Par Thierry Dutoit, François Mesleard, Olivier Blight et Tania de Almeida, 27.09.2020
Extraits :
Messor barbarus, ingénieure des écosystèmes
"Pourquoi avoir choisi cette fourmi en particulier ? Des études d’écologie fondamentale menées dans les années 80 sur les mœurs de M. barbarus nous ont conduit à la considérer comme une potentielle espèce dite « ingénieur des écosystèmes », c’est-à-dire dont la simple présence ou activité a des conséquences majeures sur l’évolution de l’habitat qu’elle fréquente."

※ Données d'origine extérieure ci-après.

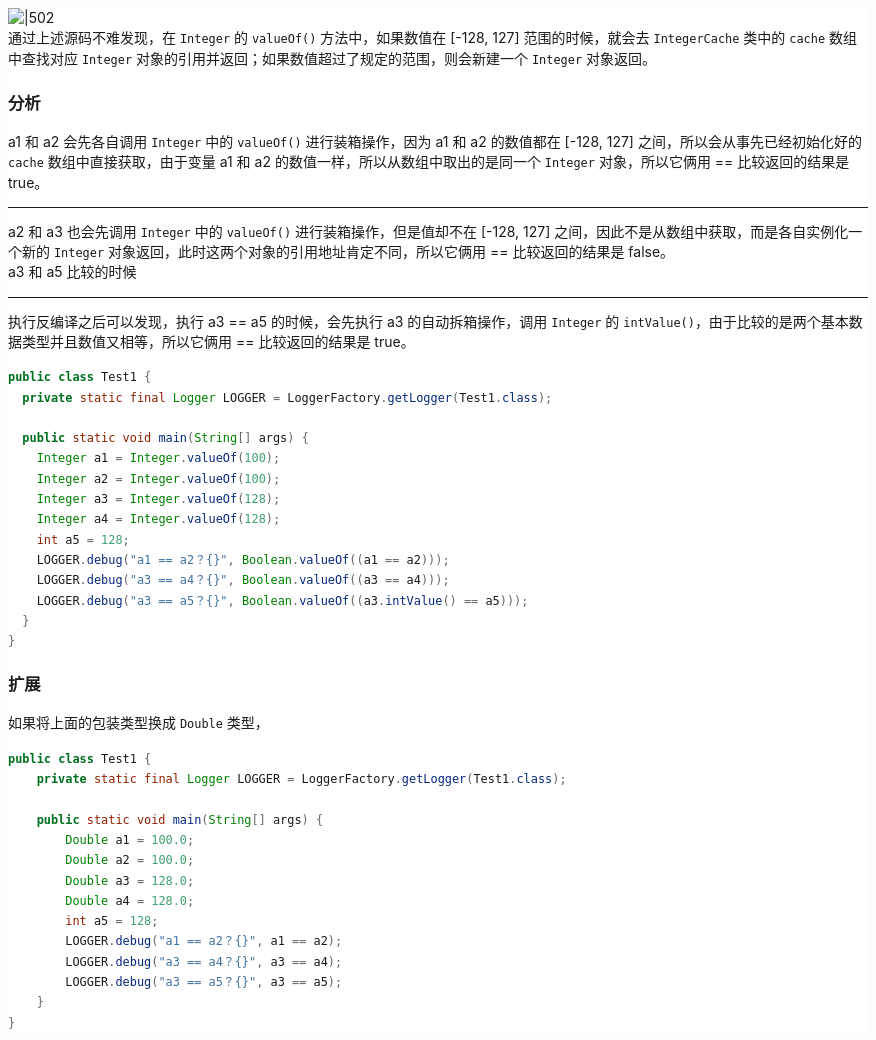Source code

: ![|502](https://fastly.jsdelivr.net/gh/xihuanxiaorang/img/202311061428623.png)  
通过上述源码不难发现，在 `Integer` 的 `valueOf()` 方法中，如果数值在 [-128, 127] 范围的时候，就会去 `IntegerCache` 类中的 `cache` 数组中查找对应 `Integer` 对象的引用并返回；如果数值超过了规定的范围，则会新建一个 `Integer` 对象返回。  

### 分析

a1 和 a2 会先各自调用 `Integer` 中的 `valueOf()` 进行装箱操作，因为 a1 和 a2 的数值都在 [-128, 127] 之间，所以会从事先已经初始化好的 `cache` 数组中直接获取，由于变量 a1 和 a2 的数值一样，所以从数组中取出的是同一个 `Integer` 对象，所以它俩用 == 比较返回的结果是 true。  

---

a2 和 a3 也会先调用 `Integer` 中的 `valueOf()` 进行装箱操作，但是值却不在 [-128, 127] 之间，因此不是从数组中获取，而是各自实例化一个新的 `Integer` 对象返回，此时这两个对象的引用地址肯定不同，所以它俩用 == 比较返回的结果是 false。  
a3 和 a5 比较的时候

---

执行反编译之后可以发现，执行 a3 == a5 的时候，会先执行 a3 的自动拆箱操作，调用 `Integer` 的 `intValue()`，由于比较的是两个基本数据类型并且数值又相等，所以它俩用 == 比较返回的结果是 true。

```java
public class Test1 {  
  private static final Logger LOGGER = LoggerFactory.getLogger(Test1.class);  
    
  public static void main(String[] args) {  
    Integer a1 = Integer.valueOf(100);  
    Integer a2 = Integer.valueOf(100);  
    Integer a3 = Integer.valueOf(128);  
    Integer a4 = Integer.valueOf(128);  
    int a5 = 128;  
    LOGGER.debug("a1 == a2？{}", Boolean.valueOf((a1 == a2)));  
    LOGGER.debug("a3 == a4？{}", Boolean.valueOf((a3 == a4)));  
    LOGGER.debug("a3 == a5？{}", Boolean.valueOf((a3.intValue() == a5)));  
  }  
}
```

### 扩展

如果将上面的包装类型换成 `Double` 类型，

```java
public class Test1 {  
    private static final Logger LOGGER = LoggerFactory.getLogger(Test1.class);  
  
    public static void main(String[] args) {  
        Double a1 = 100.0;  
        Double a2 = 100.0;  
        Double a3 = 128.0;  
        Double a4 = 128.0;  
        int a5 = 128;  
        LOGGER.debug("a1 == a2？{}", a1 == a2);  
        LOGGER.debug("a3 == a4？{}", a3 == a4);  
        LOGGER.debug("a3 == a5？{}", a3 == a5);  
    }  
}
```
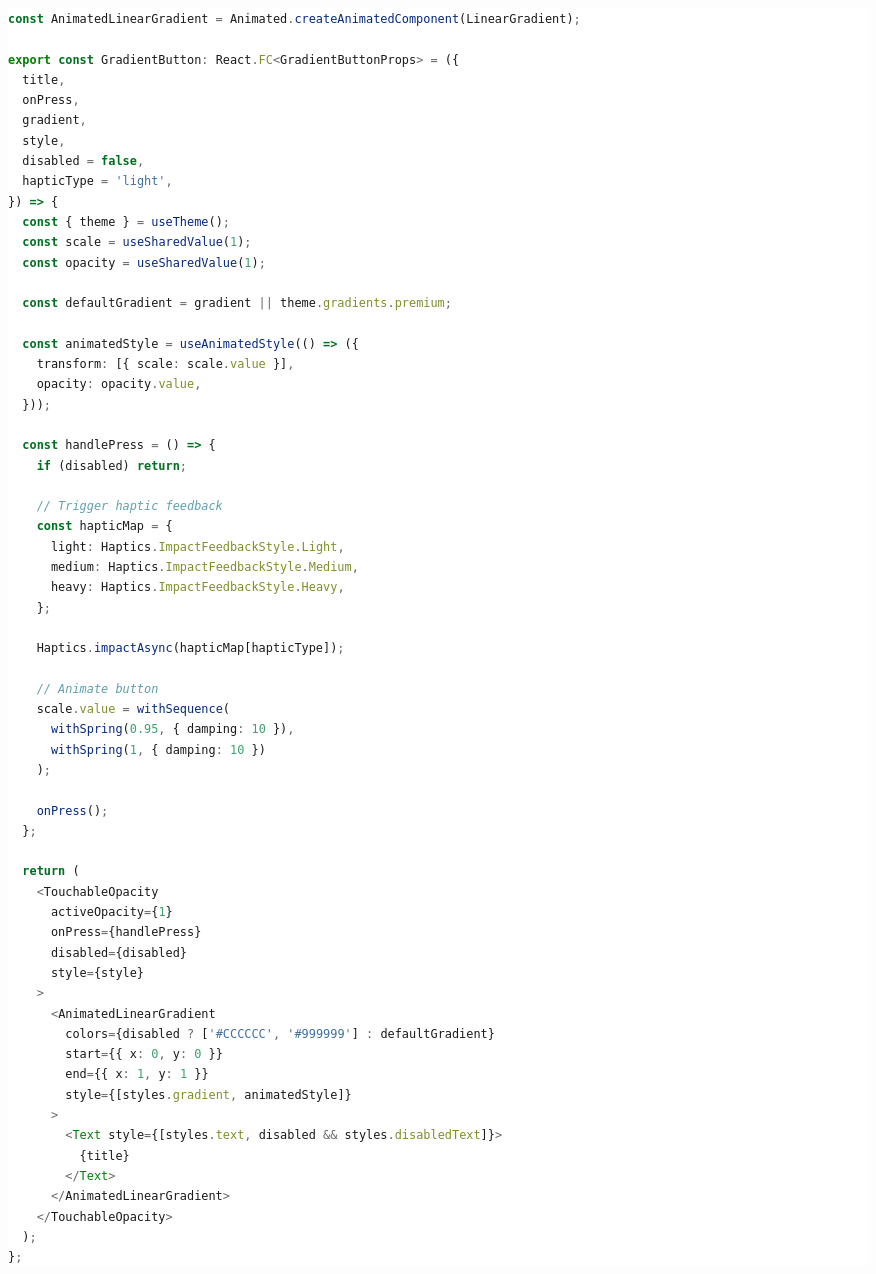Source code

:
 ```typescript
const AnimatedLinearGradient = Animated.createAnimatedComponent(LinearGradient);

export const GradientButton: React.FC<GradientButtonProps> = ({
  title,
  onPress,
  gradient,
  style,
  disabled = false,
  hapticType = 'light',
}) => {
  const { theme } = useTheme();
  const scale = useSharedValue(1);
  const opacity = useSharedValue(1);
  
  const defaultGradient = gradient || theme.gradients.premium;
  
  const animatedStyle = useAnimatedStyle(() => ({
    transform: [{ scale: scale.value }],
    opacity: opacity.value,
  }));
  
  const handlePress = () => {
    if (disabled) return;
    
    // Trigger haptic feedback
    const hapticMap = {
      light: Haptics.ImpactFeedbackStyle.Light,
      medium: Haptics.ImpactFeedbackStyle.Medium,
      heavy: Haptics.ImpactFeedbackStyle.Heavy,
    };
    
    Haptics.impactAsync(hapticMap[hapticType]);
    
    // Animate button
    scale.value = withSequence(
      withSpring(0.95, { damping: 10 }),
      withSpring(1, { damping: 10 })
    );
    
    onPress();
  };
  
  return (
    <TouchableOpacity
      activeOpacity={1}
      onPress={handlePress}
      disabled={disabled}
      style={style}
    >
      <AnimatedLinearGradient
        colors={disabled ? ['#CCCCCC', '#999999'] : defaultGradient}
        start={{ x: 0, y: 0 }}
        end={{ x: 1, y: 1 }}
        style={[styles.gradient, animatedStyle]}
      >
        <Text style={[styles.text, disabled && styles.disabledText]}>
          {title}
        </Text>
      </AnimatedLinearGradient>
    </TouchableOpacity>
  );
};

```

Une recolonisation réussie
"Dans le cas de la plaine de la Crau, nous avons récolté à l’automne 2011, des reines fondatrices, lors du vol nuptial au cours duquel elles sont fécondées. Elles se retrouvent ensuite au sol où elles s’arrachent les ailes puis creusent au plus vite une petite cavité afin d’y constituer progressivement une nouvelle fourmilière.
C’est à cette étape que nous les avons récupérées, sur le sol de la steppe voisine du site accidenté. Elles ont alors été transférées dans des tubes à essai contenant de la ouate humide puis 169 d’entre elles ont été réimplantées dès que possible sur le site à restaurer. De petites cavités ont été creusées à cet effet dans le sol afin d’y déposer chaque reine fondatrice.

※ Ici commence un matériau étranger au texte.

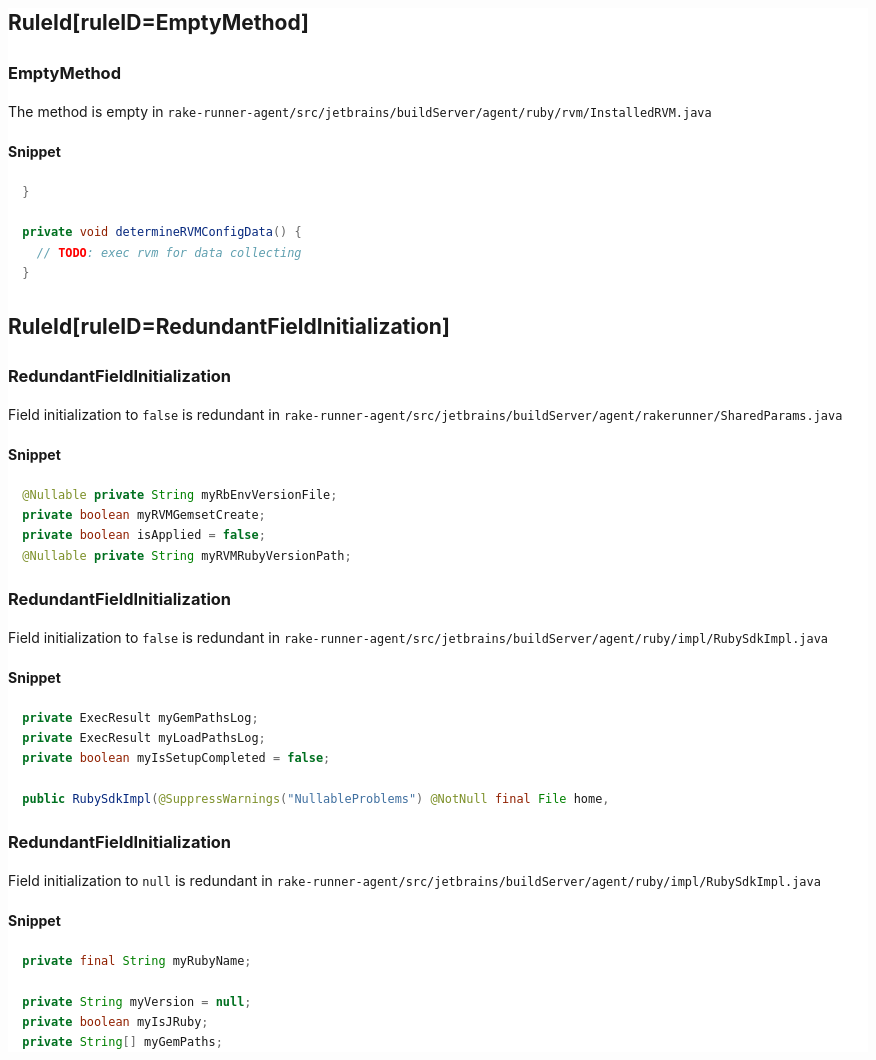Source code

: ## RuleId[ruleID=EmptyMethod]
### EmptyMethod
The method is empty
in `rake-runner-agent/src/jetbrains/buildServer/agent/ruby/rvm/InstalledRVM.java`
#### Snippet
```java
  }

  private void determineRVMConfigData() {
    // TODO: exec rvm for data collecting
  }
```

## RuleId[ruleID=RedundantFieldInitialization]
### RedundantFieldInitialization
Field initialization to `false` is redundant
in `rake-runner-agent/src/jetbrains/buildServer/agent/rakerunner/SharedParams.java`
#### Snippet
```java
  @Nullable private String myRbEnvVersionFile;
  private boolean myRVMGemsetCreate;
  private boolean isApplied = false;
  @Nullable private String myRVMRubyVersionPath;

```

### RedundantFieldInitialization
Field initialization to `false` is redundant
in `rake-runner-agent/src/jetbrains/buildServer/agent/ruby/impl/RubySdkImpl.java`
#### Snippet
```java
  private ExecResult myGemPathsLog;
  private ExecResult myLoadPathsLog;
  private boolean myIsSetupCompleted = false;

  public RubySdkImpl(@SuppressWarnings("NullableProblems") @NotNull final File home,
```

### RedundantFieldInitialization
Field initialization to `null` is redundant
in `rake-runner-agent/src/jetbrains/buildServer/agent/ruby/impl/RubySdkImpl.java`
#### Snippet
```java
  private final String myRubyName;

  private String myVersion = null;
  private boolean myIsJRuby;
  private String[] myGemPaths;
```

Nous avons ensuite recouvert ces renfoncements d’un galet pour les protéger des prédateurs (oiseaux, scolopendres, araignées, autres fourmis) et pour y restituer la chaleur accumulée durant la journée. Six mois plus tard, plus de la moitié des reines avaient survécu et commencé à développer une colonie. Un réel succès, sachant que seule une reine fondatrice sur 1 000 parvient en moyenne à s’installer naturellement.
Cette réussite constitue une première étape indispensable pour valider l’opération. Il est toutefois essentiel que les fourmilières développées à partir de cette transplantation (ou d’une colonisation naturelle) aient finalement une action significative de restauration de la steppe qui préexistait avant l’accident.

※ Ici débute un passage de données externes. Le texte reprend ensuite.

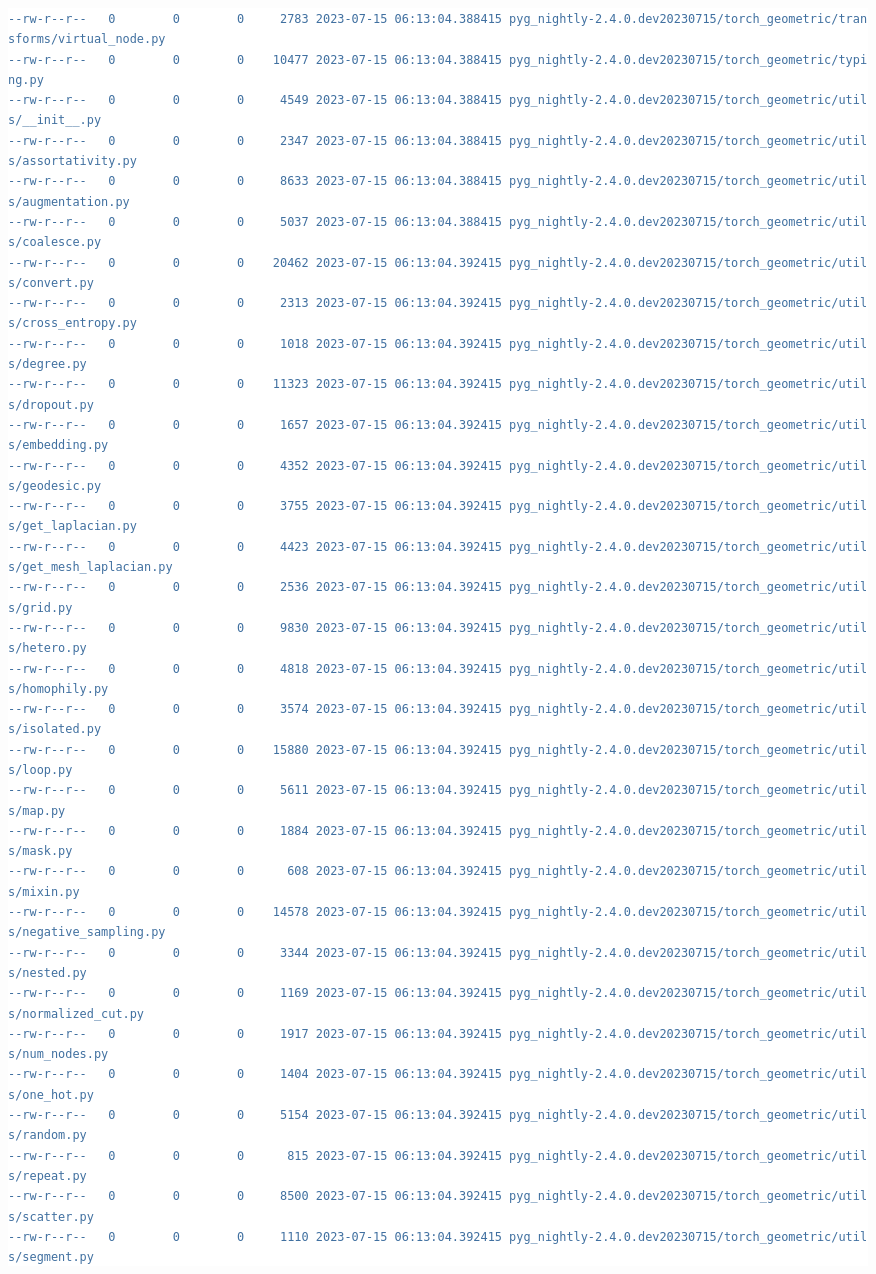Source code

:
 ```diff
--rw-r--r--   0        0        0     2783 2023-07-15 06:13:04.388415 pyg_nightly-2.4.0.dev20230715/torch_geometric/transforms/virtual_node.py
--rw-r--r--   0        0        0    10477 2023-07-15 06:13:04.388415 pyg_nightly-2.4.0.dev20230715/torch_geometric/typing.py
--rw-r--r--   0        0        0     4549 2023-07-15 06:13:04.388415 pyg_nightly-2.4.0.dev20230715/torch_geometric/utils/__init__.py
--rw-r--r--   0        0        0     2347 2023-07-15 06:13:04.388415 pyg_nightly-2.4.0.dev20230715/torch_geometric/utils/assortativity.py
--rw-r--r--   0        0        0     8633 2023-07-15 06:13:04.388415 pyg_nightly-2.4.0.dev20230715/torch_geometric/utils/augmentation.py
--rw-r--r--   0        0        0     5037 2023-07-15 06:13:04.388415 pyg_nightly-2.4.0.dev20230715/torch_geometric/utils/coalesce.py
--rw-r--r--   0        0        0    20462 2023-07-15 06:13:04.392415 pyg_nightly-2.4.0.dev20230715/torch_geometric/utils/convert.py
--rw-r--r--   0        0        0     2313 2023-07-15 06:13:04.392415 pyg_nightly-2.4.0.dev20230715/torch_geometric/utils/cross_entropy.py
--rw-r--r--   0        0        0     1018 2023-07-15 06:13:04.392415 pyg_nightly-2.4.0.dev20230715/torch_geometric/utils/degree.py
--rw-r--r--   0        0        0    11323 2023-07-15 06:13:04.392415 pyg_nightly-2.4.0.dev20230715/torch_geometric/utils/dropout.py
--rw-r--r--   0        0        0     1657 2023-07-15 06:13:04.392415 pyg_nightly-2.4.0.dev20230715/torch_geometric/utils/embedding.py
--rw-r--r--   0        0        0     4352 2023-07-15 06:13:04.392415 pyg_nightly-2.4.0.dev20230715/torch_geometric/utils/geodesic.py
--rw-r--r--   0        0        0     3755 2023-07-15 06:13:04.392415 pyg_nightly-2.4.0.dev20230715/torch_geometric/utils/get_laplacian.py
--rw-r--r--   0        0        0     4423 2023-07-15 06:13:04.392415 pyg_nightly-2.4.0.dev20230715/torch_geometric/utils/get_mesh_laplacian.py
--rw-r--r--   0        0        0     2536 2023-07-15 06:13:04.392415 pyg_nightly-2.4.0.dev20230715/torch_geometric/utils/grid.py
--rw-r--r--   0        0        0     9830 2023-07-15 06:13:04.392415 pyg_nightly-2.4.0.dev20230715/torch_geometric/utils/hetero.py
--rw-r--r--   0        0        0     4818 2023-07-15 06:13:04.392415 pyg_nightly-2.4.0.dev20230715/torch_geometric/utils/homophily.py
--rw-r--r--   0        0        0     3574 2023-07-15 06:13:04.392415 pyg_nightly-2.4.0.dev20230715/torch_geometric/utils/isolated.py
--rw-r--r--   0        0        0    15880 2023-07-15 06:13:04.392415 pyg_nightly-2.4.0.dev20230715/torch_geometric/utils/loop.py
--rw-r--r--   0        0        0     5611 2023-07-15 06:13:04.392415 pyg_nightly-2.4.0.dev20230715/torch_geometric/utils/map.py
--rw-r--r--   0        0        0     1884 2023-07-15 06:13:04.392415 pyg_nightly-2.4.0.dev20230715/torch_geometric/utils/mask.py
--rw-r--r--   0        0        0      608 2023-07-15 06:13:04.392415 pyg_nightly-2.4.0.dev20230715/torch_geometric/utils/mixin.py
--rw-r--r--   0        0        0    14578 2023-07-15 06:13:04.392415 pyg_nightly-2.4.0.dev20230715/torch_geometric/utils/negative_sampling.py
--rw-r--r--   0        0        0     3344 2023-07-15 06:13:04.392415 pyg_nightly-2.4.0.dev20230715/torch_geometric/utils/nested.py
--rw-r--r--   0        0        0     1169 2023-07-15 06:13:04.392415 pyg_nightly-2.4.0.dev20230715/torch_geometric/utils/normalized_cut.py
--rw-r--r--   0        0        0     1917 2023-07-15 06:13:04.392415 pyg_nightly-2.4.0.dev20230715/torch_geometric/utils/num_nodes.py
--rw-r--r--   0        0        0     1404 2023-07-15 06:13:04.392415 pyg_nightly-2.4.0.dev20230715/torch_geometric/utils/one_hot.py
--rw-r--r--   0        0        0     5154 2023-07-15 06:13:04.392415 pyg_nightly-2.4.0.dev20230715/torch_geometric/utils/random.py
--rw-r--r--   0        0        0      815 2023-07-15 06:13:04.392415 pyg_nightly-2.4.0.dev20230715/torch_geometric/utils/repeat.py
--rw-r--r--   0        0        0     8500 2023-07-15 06:13:04.392415 pyg_nightly-2.4.0.dev20230715/torch_geometric/utils/scatter.py
--rw-r--r--   0        0        0     1110 2023-07-15 06:13:04.392415 pyg_nightly-2.4.0.dev20230715/torch_geometric/utils/segment.py
```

Fertilité des sols, végétation et stocks de graines
C’est ce que nous avons démontré en 2018, sept années après la transplantation des reines fondatrices. Grâce à leur action de brassage du sol et d’incorporation de la matière organique, la fertilité des sols a été augmentée très significativement là où étaient présents des nids dans la zone restaurée.
Il en va de même pour la végétation car la biomasse, la composition et la richesse y sont plus proches de celles de la steppe avoisinante. Enfin, la réserve de graines viables dans le sol encore appelée « stock semencier » ou « banque de graines » y est aussi significativement plus riche, dense et proche de celle de la steppe que là où aucune fourmilière ne s’est développée.
Indéniablement, les insectes ont bien joué leur rôle attendu d’ingénieurs de l’écosystème en accélérant la restauration du sol et de la végétation pour les ramener vers ceux de la steppe qui préexistait avant l’accident."
- Harvester ants as ecological engineers for Mediterranean grassland restoration: Impacts on soil and vegetation - Biological Conservation, 15.04.2020 https://www.sciencedirect.com/science/article/abs/pii/S0006320719319469
[Image] Récolte des reines, placées dans des tubes à essai contenant de la ouate humide.